Friday, July 1, 2016

The Science? of the Rosary

Hanging Rosary (from Papal Blessed Rosaries)
“For those who use their intelligence and their study as a weapon, the Rosary is most effective. Because that apparently monotonous way of beseeching Our Lady as children do their Mother, can destroy every seed of vainglory and pride.” – St. Josemaria Escriva
“Never will anyone who says his Rosary every day be led astray. This is a statement that I would gladly sign with my blood.”
Saint Louis de Montfort

INTRODUCTION 

I pray the Rosary every day;  at home, when driving*, and before Mass at Church, I use my finger to replace the beads (even though I have one thumb rosary wheel, and three rosaries given to me by my children).    At Adoration, however, I use one of the many rosaries set out for the faithful.   

THE PHYSICS OF A HANGING ROSARY

While praying the Rosary in the Adoration Chapel, my physics Screwtape often gets to me, and I wonder about the physics of the hanging rosary, how one takes account of the hanging crucifix, the beads separating the decades, and the length of chain held between the hands while the rosary hangs.   I know that if you 
Catenary Curve for a Hanging Chain
(from code golf)
suspend the rosary from the first and fourth separation beads, you'll get a catenary, as in the catenary for a suspension of strands in a spider web or suspension of a weightless bridge.

While I try to focus on the Rosary prayer, Screwtape asks me how will the hanging crucifix affect the curve?   Do you add in the extra downward force at the point of suspension and solve the dynamics or do you do a perturbation analysis?  How does  the curve change when there are only three beads between the two suspension points, instead of a full decade?   And so it goes, until I finally push Screwtape back into his cubby and focus on the Monstrance in front of me, the crucifix hanging above it, and my Rosary prayer.

THE IMAGING OF ROSARY PRAYER

Our brains are affected by contemplative prayer, as has been shown in a large number of imaging studies.  (See "Are We Hard-Wired for Faith", the web page of Professor Andrew Newberg and his review article "The Neuroscientific Study of Spiritual Practices". )   What his and other studies have shown is  that areas in the brain governing language and higher intellection are made more active by contemplative prayer (including, presumably that of the Rosary), while areas governing sense of place and location are made less active.     Newberg interprets the latter result as accounting for the sense of disembodiment and withdrawal that often happens during contemplative prayer.

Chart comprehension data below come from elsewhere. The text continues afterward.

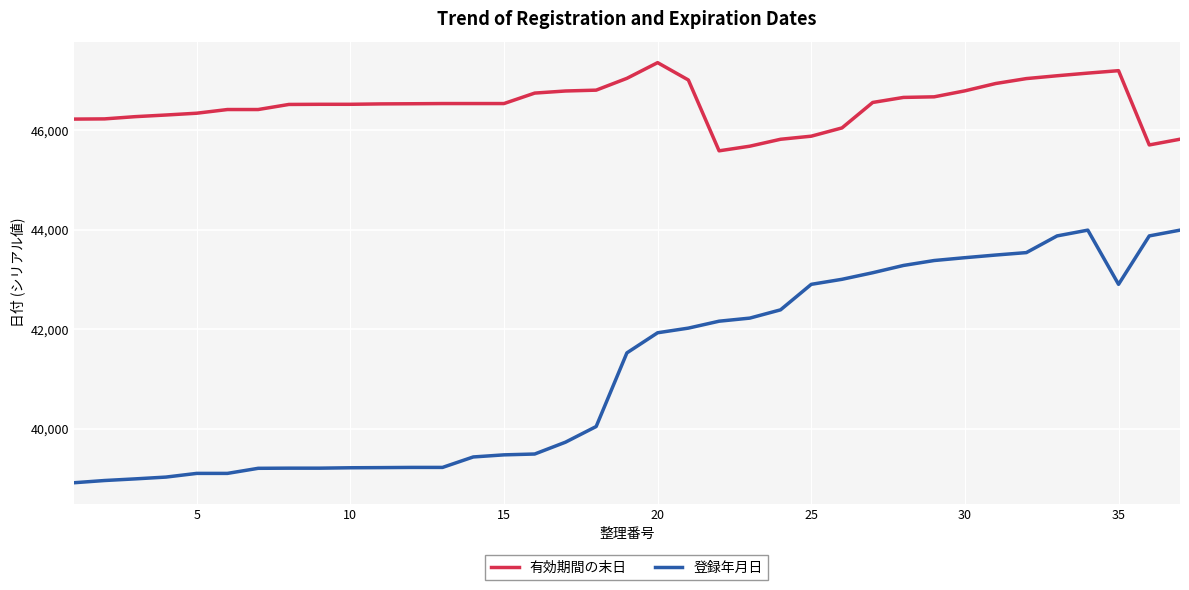

List the series in order of their overall mean, lowest first.

登録年月日, 有効期間の末日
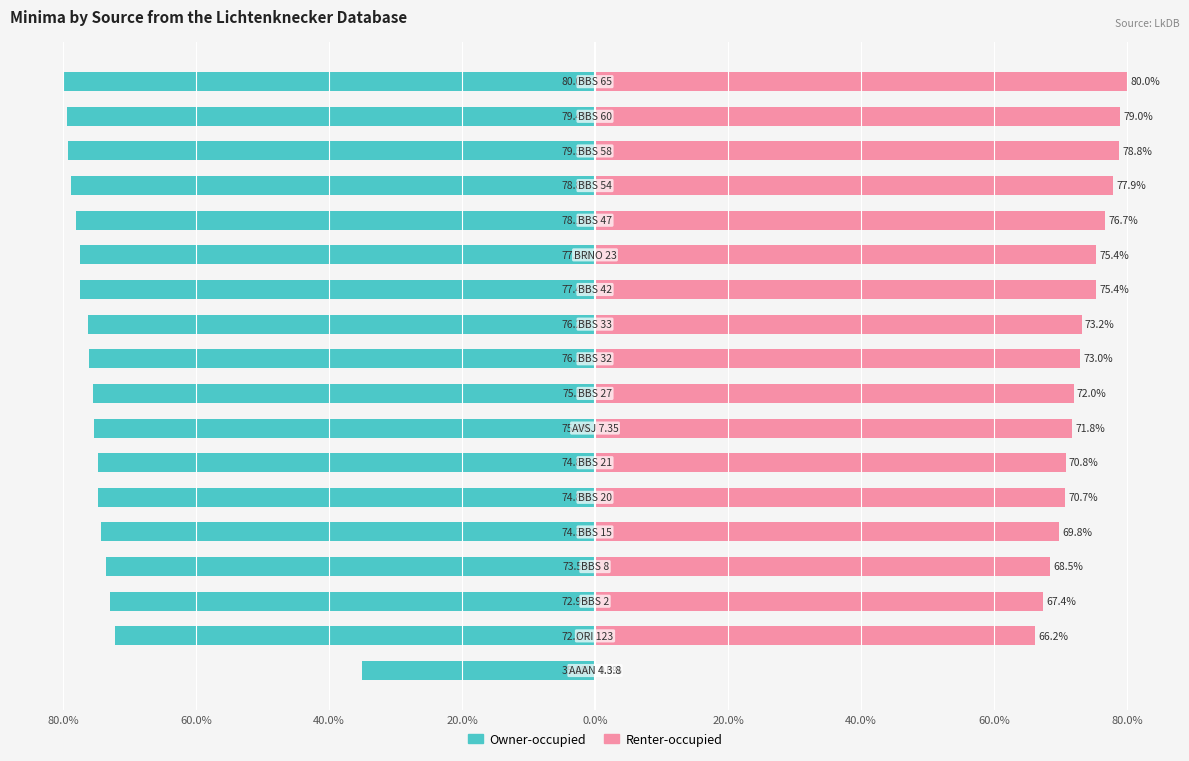

At how many categories does at least one series exceed 65?

17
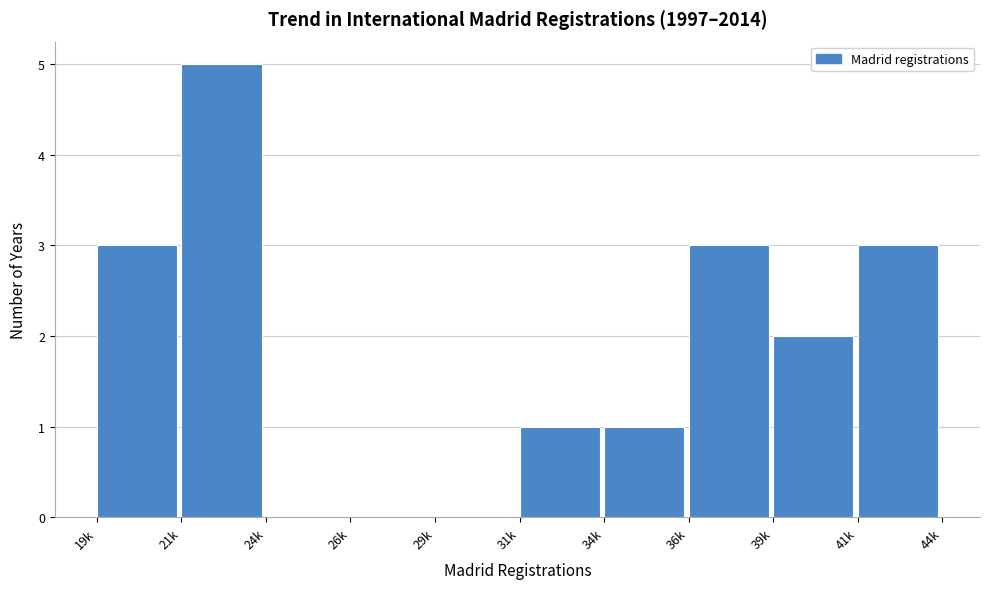

Reading left to right, what are all the values shown in this chart?

19k=3	21k=5	24k=0	26k=0	29k=0	31k=1	34k=1	36k=3	39k=2	41k=3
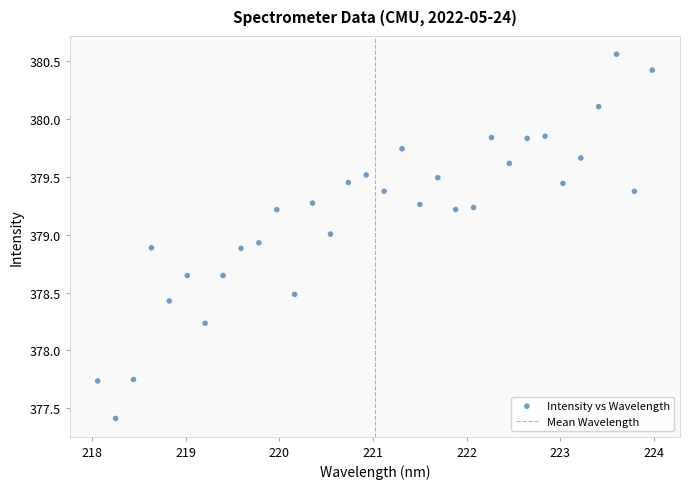

What is the range of Y values (max minus min)?

3.2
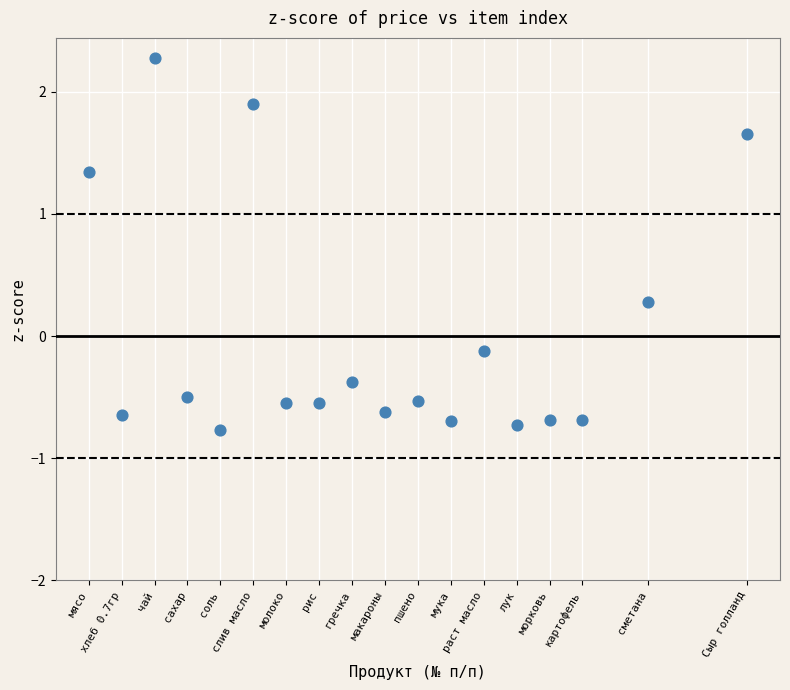

What is the range of X values (max minus min)?

20.0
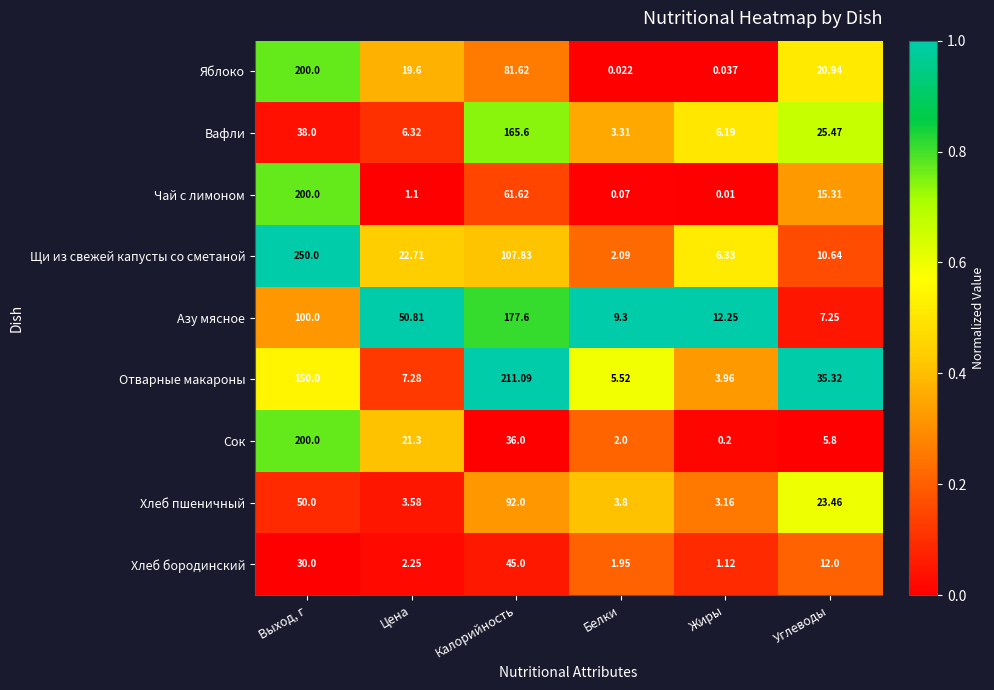

Which series has the widest spread of values?

Щи из свежей капусты со сметаной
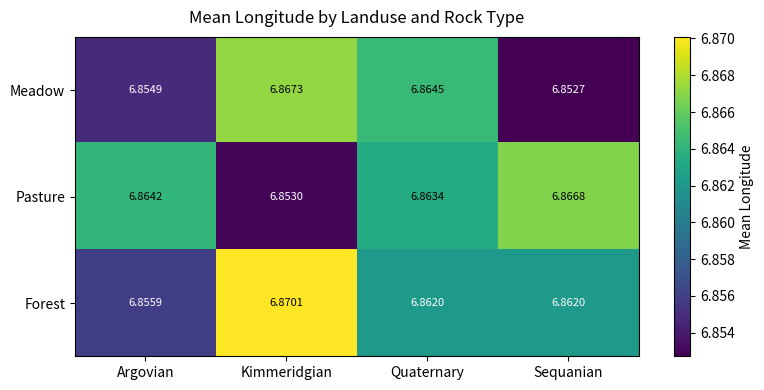

Which series has the largest total across all categories?

Forest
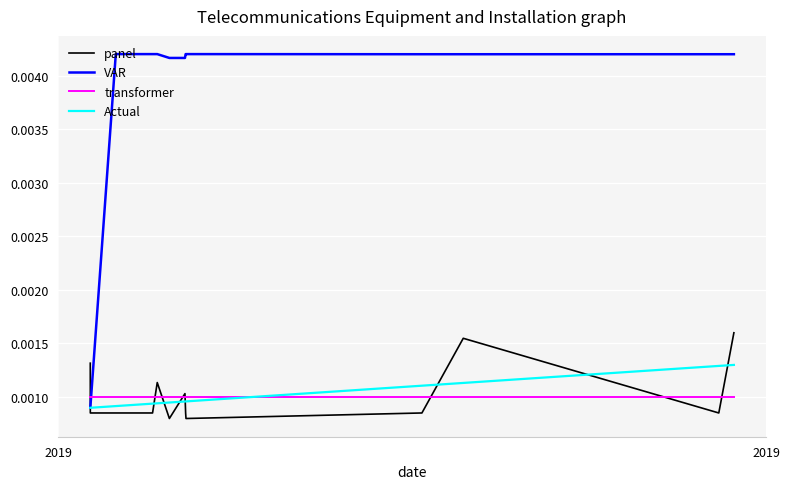

Which series has the widest spread of values?

VAR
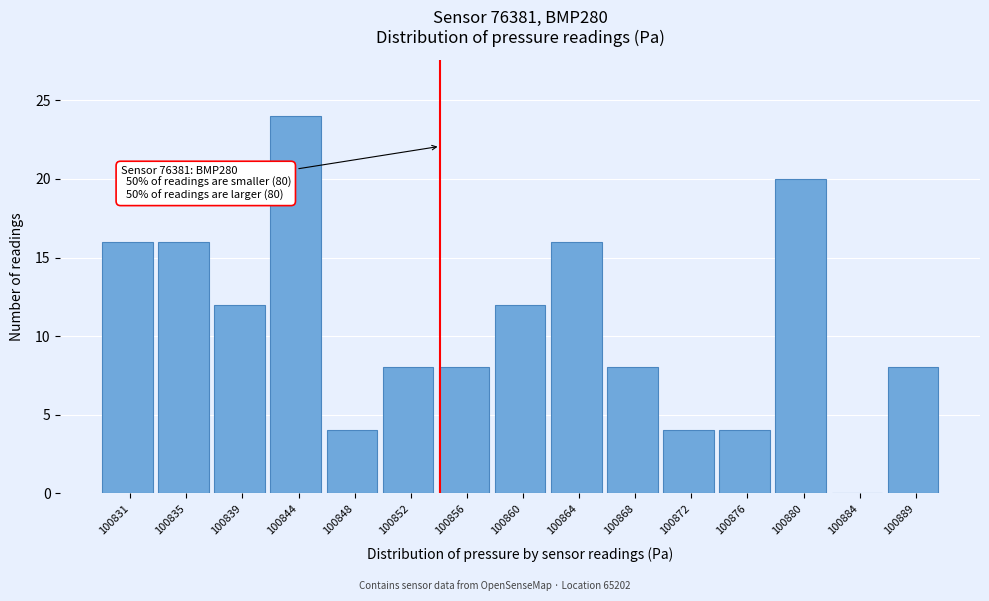

Reading left to right, transcribe all the data shown in this chart.

100831=16	100835=16	100839=12	100844=24	100848=4	100852=8	100856=8	100860=12	100864=16	100868=8	100872=4	100876=4	100880=20	100884=0	100889=8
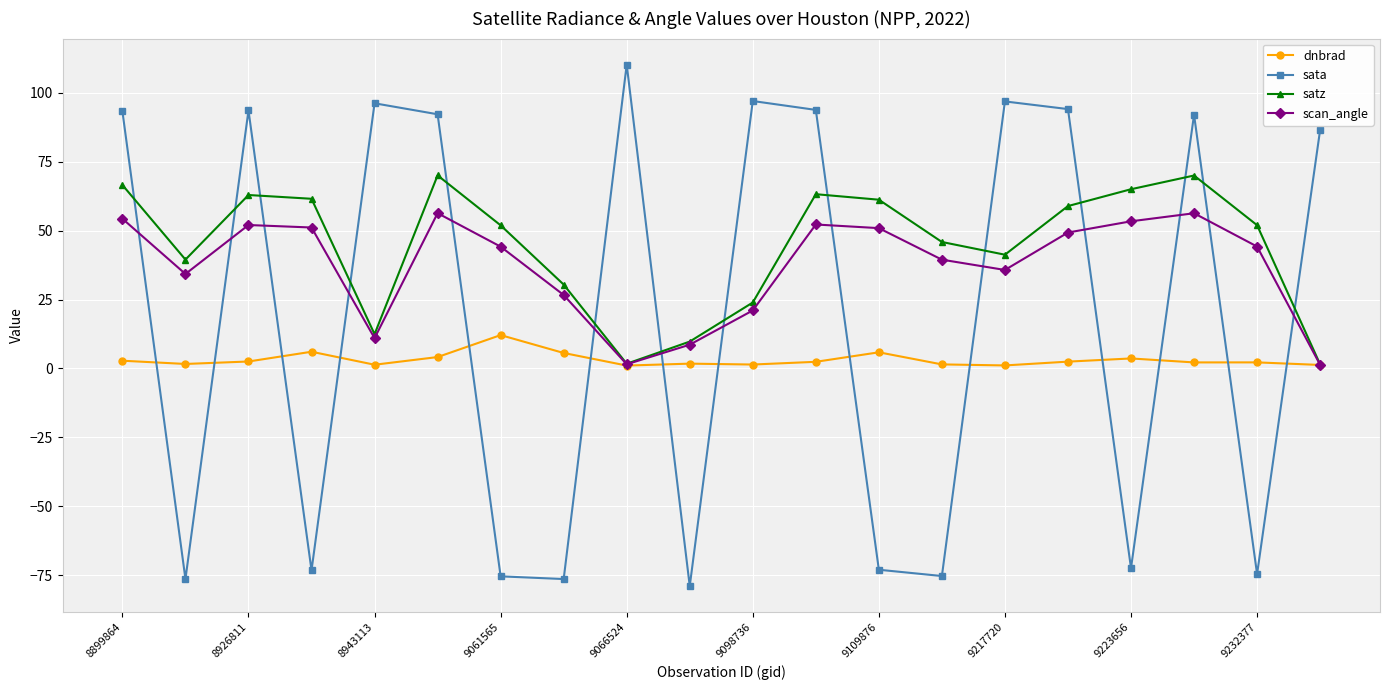

True or false: dnbrad and sata intersect in this chart.

True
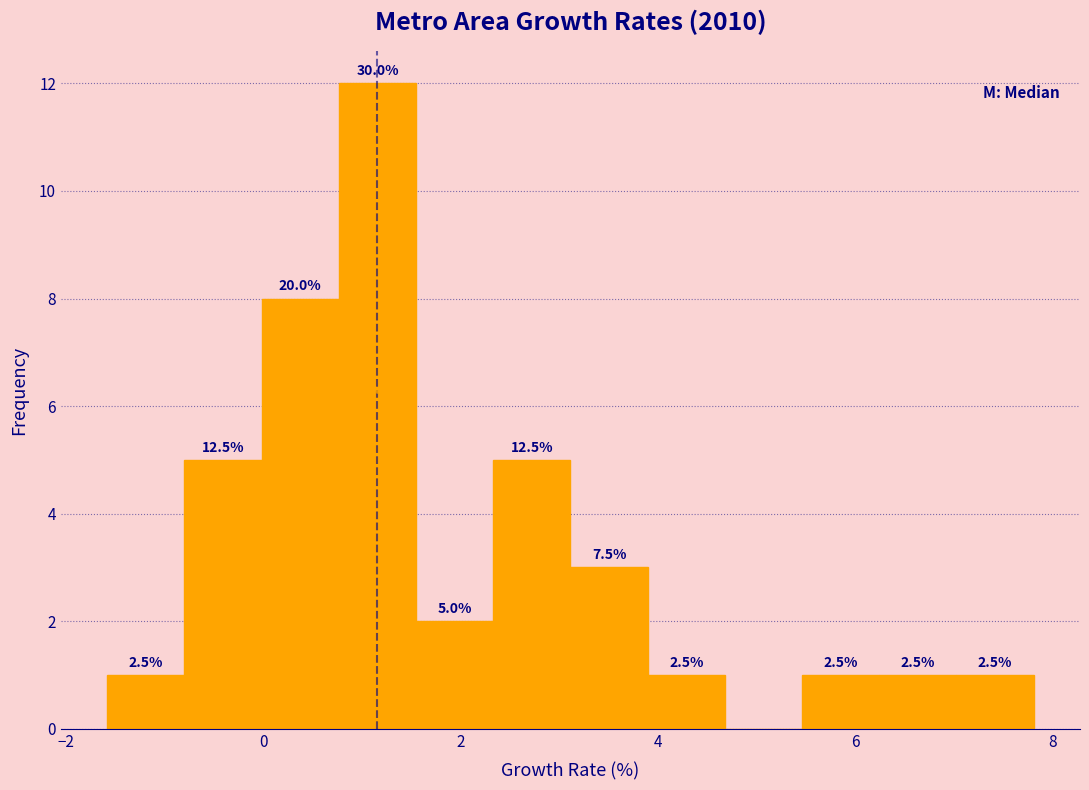

Around what value on the x-axis is the tallest bar? Give the approximate position of its centre, as read against the axis.

1.2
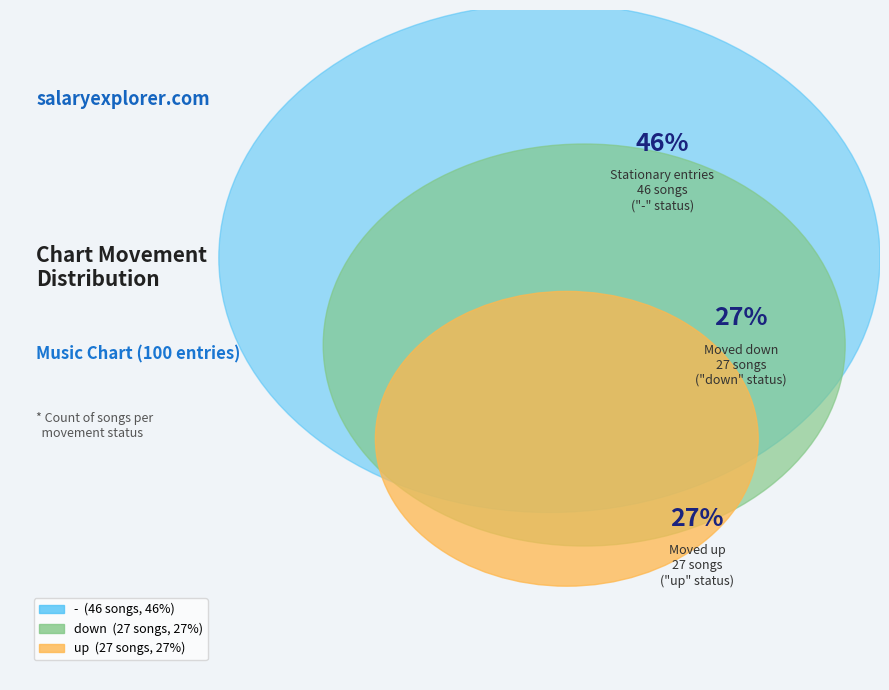

To the nearest percent, what is the combined percentage of up and -?

73%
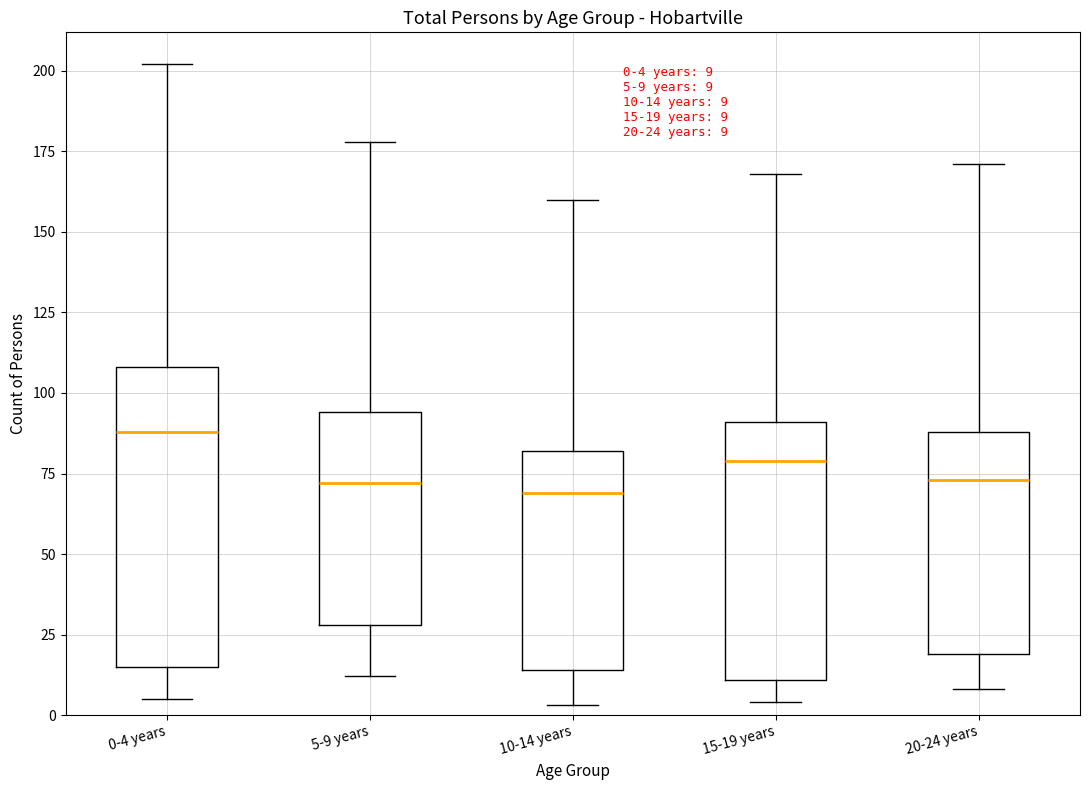

Which box has the highest median line?

0-4 years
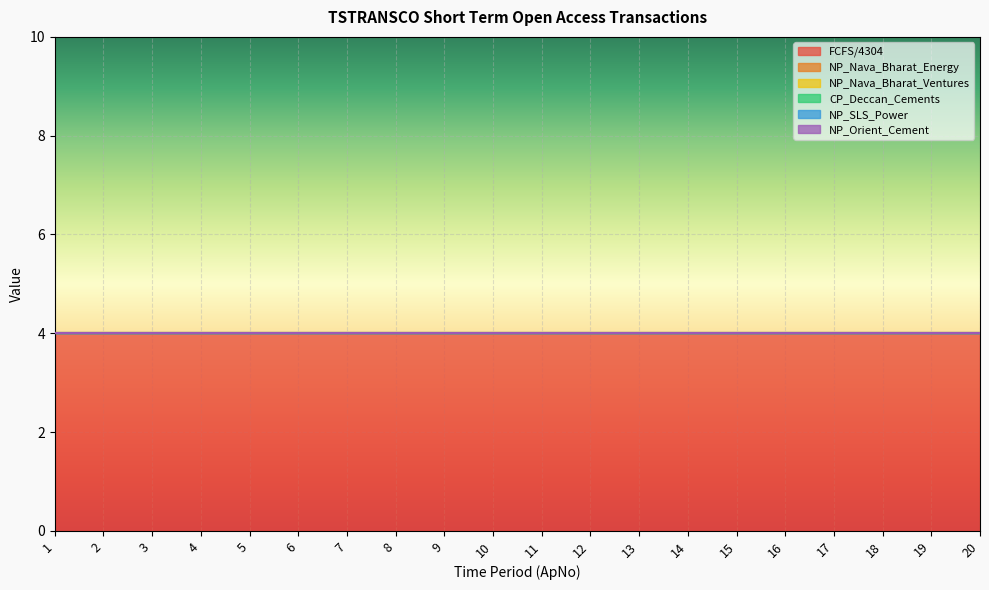

At how many categories does at least one series exceed 2?

20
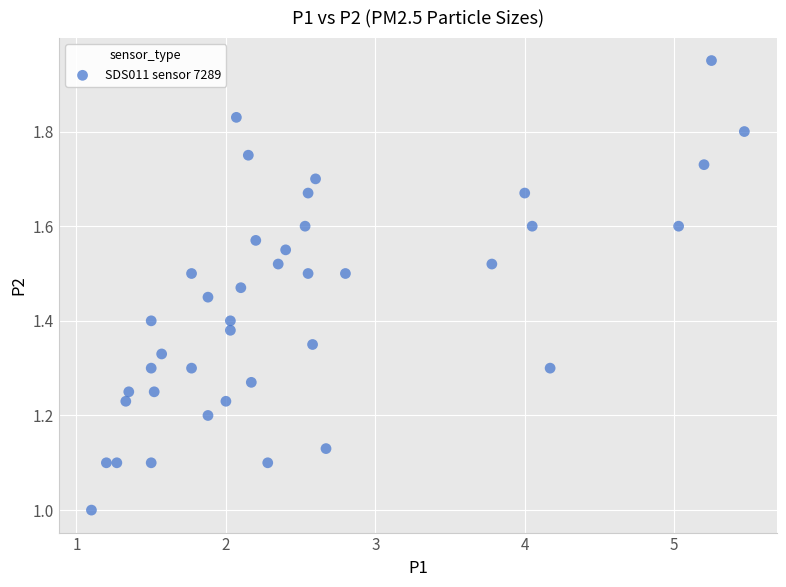

What is the range of X values (max minus min)?

4.4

THE SIGNIFICANCE OF PHYSICS AND IMAGING STUDIES?

The short and correct answer to the above is "very little".   To make a computer analogy:  if you know that one output connects to a monitor, one input to an audio source, another to a mouse, etc., you've obtained some operational information about the computer, but you don't--without additional information--know how a computer works, what goes on inside of it, and how to make another.

And so it is with the spirituality of the Rosary.   It is unique, it is powerful, it is a force given by God, to help us conquer ourselves and make peace with the world.   Our Lady has recommended in many visions that we make Her prayer daily and thereby improve our world.      It can not be explained by science, and it need not be explained by theology.

As was shown in the Battle of Lepanto,
. “Give me an army saying the Rosary and I will conquer the world.” – Blessed Pope Pius IX
(For many other fine quotes about the Rosary see  "The Catholic Gentleman".)

*My wife read this and admonished me, "You can either drive or do the Rosary, but not both without doing each poorly." (I guess this is a version of Our Lord's comment, that one cannot serve two masters.)   So, I've promised not to pray the Rosary while driving, except as a passenger, and I recommend others do the same.